# Directions
The listing below must be given again in full, exactly.

# The records
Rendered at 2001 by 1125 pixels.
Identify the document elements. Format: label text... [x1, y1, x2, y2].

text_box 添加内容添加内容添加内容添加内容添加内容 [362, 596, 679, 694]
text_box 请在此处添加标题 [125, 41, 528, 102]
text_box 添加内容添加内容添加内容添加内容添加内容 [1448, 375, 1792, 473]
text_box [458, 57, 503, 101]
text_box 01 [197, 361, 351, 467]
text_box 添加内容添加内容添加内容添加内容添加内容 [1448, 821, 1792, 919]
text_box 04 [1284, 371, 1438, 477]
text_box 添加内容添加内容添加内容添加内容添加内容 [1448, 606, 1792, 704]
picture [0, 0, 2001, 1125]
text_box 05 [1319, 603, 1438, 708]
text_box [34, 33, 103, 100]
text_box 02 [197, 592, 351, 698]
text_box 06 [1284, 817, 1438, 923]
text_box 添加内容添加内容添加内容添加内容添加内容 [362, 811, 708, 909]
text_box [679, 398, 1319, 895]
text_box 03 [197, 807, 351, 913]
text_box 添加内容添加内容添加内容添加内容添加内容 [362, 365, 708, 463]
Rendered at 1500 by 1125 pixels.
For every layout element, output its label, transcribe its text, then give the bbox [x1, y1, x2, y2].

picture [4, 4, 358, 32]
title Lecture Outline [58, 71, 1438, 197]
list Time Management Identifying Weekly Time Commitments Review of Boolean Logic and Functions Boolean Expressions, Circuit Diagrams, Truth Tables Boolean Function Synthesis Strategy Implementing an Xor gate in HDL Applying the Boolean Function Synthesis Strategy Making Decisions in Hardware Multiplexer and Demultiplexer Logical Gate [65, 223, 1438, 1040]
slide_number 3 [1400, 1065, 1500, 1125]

# Task answer
Rendered at 2001 by 1125 pixels.
Identify the document elements. Format: label text... [x1, y1, x2, y2].

text_box 添加内容添加内容添加内容添加内容添加内容 [362, 596, 679, 694]
text_box 请在此处添加标题 [125, 41, 528, 102]
text_box 添加内容添加内容添加内容添加内容添加内容 [1448, 375, 1792, 473]
text_box [458, 57, 503, 101]
text_box 01 [197, 361, 351, 467]
text_box 添加内容添加内容添加内容添加内容添加内容 [1448, 821, 1792, 919]
text_box 04 [1284, 371, 1438, 477]
text_box 添加内容添加内容添加内容添加内容添加内容 [1448, 606, 1792, 704]
picture [0, 0, 2001, 1125]
text_box 05 [1319, 603, 1438, 708]
text_box [34, 33, 103, 100]
text_box 02 [197, 592, 351, 698]
text_box 06 [1284, 817, 1438, 923]
text_box 添加内容添加内容添加内容添加内容添加内容 [362, 811, 708, 909]
text_box [679, 398, 1319, 895]
text_box 03 [197, 807, 351, 913]
text_box 添加内容添加内容添加内容添加内容添加内容 [362, 365, 708, 463]
Rendered at 1500 by 1125 pixels.
For every layout element, output its label, transcribe its text, then give the bbox [x1, y1, x2, y2].

picture [4, 4, 358, 32]
title Lecture Outline [58, 71, 1438, 197]
list Time Management Identifying Weekly Time Commitments Review of Boolean Logic and Functions Boolean Expressions, Circuit Diagrams, Truth Tables Boolean Function Synthesis Strategy Implementing an Xor gate in HDL Applying the Boolean Function Synthesis Strategy Making Decisions in Hardware Multiplexer and Demultiplexer Logical Gate [65, 223, 1438, 1040]
slide_number 3 [1400, 1065, 1500, 1125]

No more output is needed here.